WORK TO COMPLETE:
#1 From the article on Glaze by Raycast, extract the part that opens with the words containing "For those unfamiliar" and closes with "helping you proactively.".
#2 In the article on Glaze by Raycast, which app does the article say Raycast convinced Mac power users to abandon?
#3 Decide whether each statement agrees with the article on Glaze by Raycast. Answer yes or no for each and quote the deciding words.
(a) The article describes Glaze as merely an update to Raycast's core app.
(b) The article calls Product Hunt buzz a reliable predictor of long-term success.
(c) Raycast has long supported models from OpenAI, Anthropic, and Google.

EXERCISE PASSAGE:

A Product Hunt launch for Glaze by Raycast is gaining serious momentum, and the thread has already attracted enough attention to be worth a look before the major tech outlets pick it up.
For those unfamiliar with Raycast: it's the launcher app that convinced Mac power users to throw Alfred in the bin a few years ago. Fast, extensible, and with gradually deeper AI integration. Now the company appears to be making a more deliberate move with Glaze as a standalone product — not merely an update to the core app.
So what exactly is Glaze? Based on what's circulating in the community so far, the idea is to let the AI assistant actually understand the context of your workflow across apps — rather than just answering one-off questions. Raycast has long supported models from OpenAI, Anthropic, Google, and others, but Glaze seems to push this from "chatbot inside a launcher" toward something that more closely resembles an ambient AI colleague sitting quietly in the background, helping you proactively.
This is interesting for several reasons. First: Raycast has an intensely loyal user base of developers and designers — exactly the kind of early adopters who set the standards for the rest of the industry. If Glaze genuinely delivers on its promise of deep workflow integration, it could put pressure on competitors like Notion AI (which operates in a silo), Superhuman (email-focused), and generic AI wrappers.

Second, the timing is noteworthy. We're in a phase where "AI in everything" is starting to feel a little diluted — people want tools that actually save time, not just ones that have a chat button. A launcher-based approach with deep macOS integration may address that need more effectively than many SaaS solutions.
That said: be cautious about the hype at this stage. Product Hunt buzz is notoriously unreliable at predicting long-term success, and we still don't know enough about what Glaze actually does versus what Raycast already offers. The community signal is strong, but details remain thin.
Worth keeping an eye on over the coming days — especially if HN or r/MacApps starts digging in.

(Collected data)
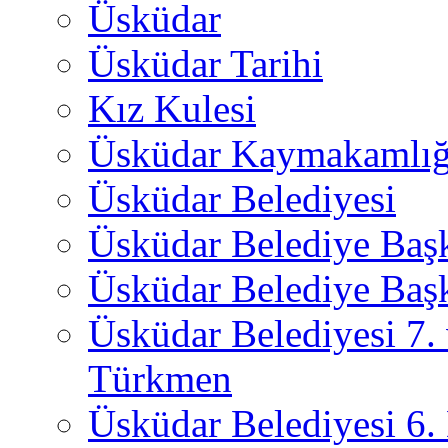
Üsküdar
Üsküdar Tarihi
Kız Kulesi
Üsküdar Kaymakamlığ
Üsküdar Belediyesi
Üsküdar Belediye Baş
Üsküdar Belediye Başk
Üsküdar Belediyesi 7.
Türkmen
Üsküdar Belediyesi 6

SOLUTIONS TO THE EXERCISE:
#1
For those unfamiliar with Raycast: it's the launcher app that convinced Mac power users to throw Alfred in the bin a few years ago. Fast, extensible, and with gradually deeper AI integration. Now the company appears to be making a more deliberate move with Glaze as a standalone product — not merely an update to the core app.
So what exactly is Glaze? Based on what's circulating in the community so far, the idea is to let the AI assistant actually understand the context of your workflow across apps — rather than just answering one-off questions. Raycast has long supported models from OpenAI, Anthropic, Google, and others, but Glaze seems to push this from "chatbot inside a launcher" toward something that more closely resembles an ambient AI colleague sitting quietly in the background, helping you proactively.

#2 Alfred.

#3
(a) No: "as a standalone product — not merely an update to the core app."
(b) No: "Product Hunt buzz is notoriously unreliable at predicting long-term success"
(c) Yes: "Raycast has long supported models from OpenAI, Anthropic, Google, and others"